Comment by lxgr

2 years ago

I don't think that's how it works: Flushing metadata before data would be a security concern (consider e.g. the metadata change of increasing a file's length due to an append before the data change itself), so file systems usually only ever do the opposite, which is safe.

Getting back zeroes after a metadata sync (which must follow a data sync) would accordingly be an indication of something weird having happened at the disk level: We'd expect to either see no data at all, or correct data, but not zeroes or any other file's or previously written stale data.

The file isn't stored contiguously on disk, so that would depend on the implementation of the filesystem. Perhaps the size of the file can be changed, without extents necessarily being allocated to cover the new size?

I seem to vaguely recall an issue like that, for ext4 in particular.
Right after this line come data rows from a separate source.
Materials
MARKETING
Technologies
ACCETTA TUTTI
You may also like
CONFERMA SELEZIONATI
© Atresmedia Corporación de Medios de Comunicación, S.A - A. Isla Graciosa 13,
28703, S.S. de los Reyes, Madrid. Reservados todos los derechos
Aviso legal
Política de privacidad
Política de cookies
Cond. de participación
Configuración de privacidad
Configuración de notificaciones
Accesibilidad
Of course it's possible in general for any filesystem that supports holes, but I don't think we can necessarily assume that the data is always written, and all the pointers to it also written, before the file-size gets updated.

  • At least for ext4 and actually written data (i.e. not ftruncate’d files), I believe zeroes should really not occur.
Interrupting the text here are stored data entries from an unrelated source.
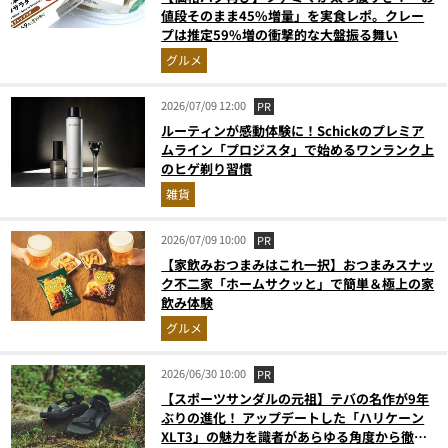
値段そのまま45%増量」を実食レポ。クレー
プは推定59%増の衝撃的な大盤振る舞い
グルメ
2026/07/09 12:00
PR
ルーティンが感動体験に！Schickのプレミア
ムライン「プロジスタ」で始めるワンランク上
のヒゲ剃り習慣
雑貨
2026/07/09 10:00
PR
【家飲みおつまみはこれ一択】おつまみスナッ
ク不二家「ホームサクッと」で簡単＆極上の家
飲み体験
グルメ
2026/06/30 10:00
PR
【スポーツサンダルの元祖】テバの名作が9年
ぶりの進化！ アップデートした「ハリケーン
XLT3」の魅力を識者があらゆる角度から徹底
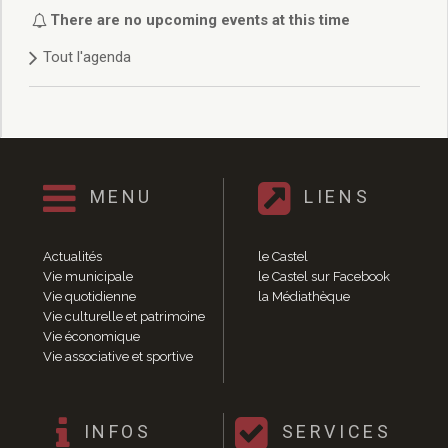
Délibérations 2021
There are no upcoming events at this time
Délibérations 2020
Tout l'agenda
Délibérations 2019
Délibérations 2018
Délibérations 2017
Délibérations 2016
Délibérations 2015
Délibérations 2014
MENU
LIENS
Délibérations 2013
Délibérations 2012
Délibérations 2011
Actualités
le Castel
Délibérations 2010
Vie municipale
le Castel sur Facebook
Vie quotidienne
la Médiathèque
Délibérations 2009
Vie culturelle et patrimoine
Délibérations 2008
Vie économique
Agenda réunions publiques
Vie associative et sportive
Marchés publics
Toutes les actualités
Vie quotidienne
INFOS
SERVICES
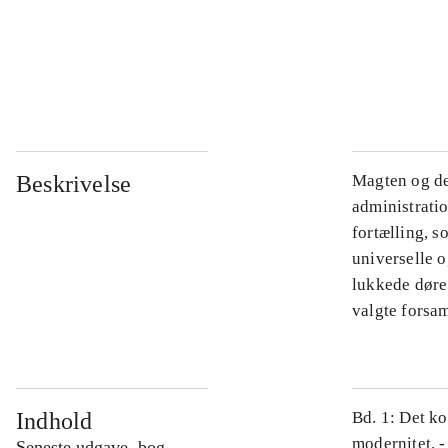
...
...
Beskrivelse
Magten og de
administratio
fortælling, s
universelle o
lukkede døre.
valgte forsam
Indhold
Bd. 1: Det ko
modernitet. -
Seneste udgave, bog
    Both extents and the file size are metadata as far as I understand, which would be atomically updated through the journal.

    Data can be written before metadata (in data=ordered mode):

    > All data are forced directly out to the main file system prior to its metadata being committed to the journal.

I think there could semi-reasonably be case for the zero bytes appearing if the fs knows there should be something written there, and the block is has been allocated, but no write yet. Then it's not compromising confidentiality to zero the allocated block when recovering the journal when the disk is mounted. But the zero byte origin doesn't seem to be spelled out anywhere so this is just off the cuff reasoning.

The file's size could have been set by the application before copying data to it. This will result in a file which reads all zeroes.

Or if it were a hardware ordering fault, remember that SSD TRIM is typically used by modern filesystems to reclaim unused space. TRIMmed blocks read as zero.

  • > The file's size could have been set by the application before copying data to it. This will result in a file which reads all zeroes.

    Hm, is that a common approach? I thought applications mostly use fallocate(2) for that if it's for performance reasons, which does not change the nominal file size.

    Actually allocating zeroes sounds like it could be quite inefficient and confusing, but then again, fallocate is not portable POSIX.

    > Or if it were a hardware ordering fault

    That's what I suspect might be going on here.

    • fseek to the (new) end and back. Avoids metadata updates on every write. Not sure how common it is but it does occur.

Ext3 will totally let you expose yourself to those security issues. I'm not sure about ext4.

  • Only in data=writeback mode, which is not the default in either ext3 or ext4.